In this moment I'd kiss whoever crossed my way,
abruptly,
just to beat him to death immediatly after.
I need love,
I need destruction
in this moment.

The only thing I can think of
is my nakedness,
it costed me lots,
I wish I never gave it away like that.
t's all wrong,
all too embarassing.
too fast,
horrible.

I was right:
What I really am is not good.
I am not entirely sure myself of what is is.
I found unknown parts of my being everyday,
I'm not who I thought I was.

Maybe, I'm not.
Jun 2018 · 819
spunteblu
Martina Jun 2018
It hurts to finally understand
that in order to keep someone in your life
you must never declare your love.
Jun 2018 · 1.0k
The Radio
Martina Jun 2018
Once you said to me
that my head is like a radio
that I listen to too many songs
written by too many different guys.
In your opinion I should change channel
or completely turn off the radio
and concentrate on my life.

Sometimes I think you were right,
but I believe in Murphy's law
and I know for sure that
the song I've been waiting for
will play once the radio is turned off.

Then you said that the radio will turn on by itself
when the time is right.
You listened to my song for a little while,
just the time to decide it wasn't for you
and get back to your old-all-time-favourite.

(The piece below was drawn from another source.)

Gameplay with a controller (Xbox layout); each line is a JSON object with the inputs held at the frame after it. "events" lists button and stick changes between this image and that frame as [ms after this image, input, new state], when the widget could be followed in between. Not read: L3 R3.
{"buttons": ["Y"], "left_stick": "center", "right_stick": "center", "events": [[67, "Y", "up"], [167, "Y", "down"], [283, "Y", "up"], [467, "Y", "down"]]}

I was hurt and happy at the same time,
because you were happy too
and because someone, finally
paid some attention to my tunes.
Jun 2018 · 276
Willing
Martina Jun 2018
Look how willing I am.
Willing as the body, because my spirit is willing.
Look how I can do it all on my own,
How I get up on my own legs.
Yes, I am: I am willing.
I start believing it myself, finally.
I am so willing that I forget about my joy in front of yours,
That I can bear, bear, bear
An empty existence if yours is full.
I am so willing that I've started smoking,
So willing that you didn't notice my inner scream
While I was smiling in my yellow blazer at the party,
Lying, pretending, playing the part of the old lover
Who forgets about the past.
Yes, I am willing.
But what have I won by being willing?
Dignity? Honour?
Dignity, honour, they don't warm my cheeks in red,
They can't get inside my eyes.
I wish I were weak,
Give up and be instinctive and selfish,
Go back and never, never, never let you go.
I stole you with shaking hands,
I returned you with tears in my eyes,
The head towards what was right and a heart in chains.
And I know you were the happiest when you got back home.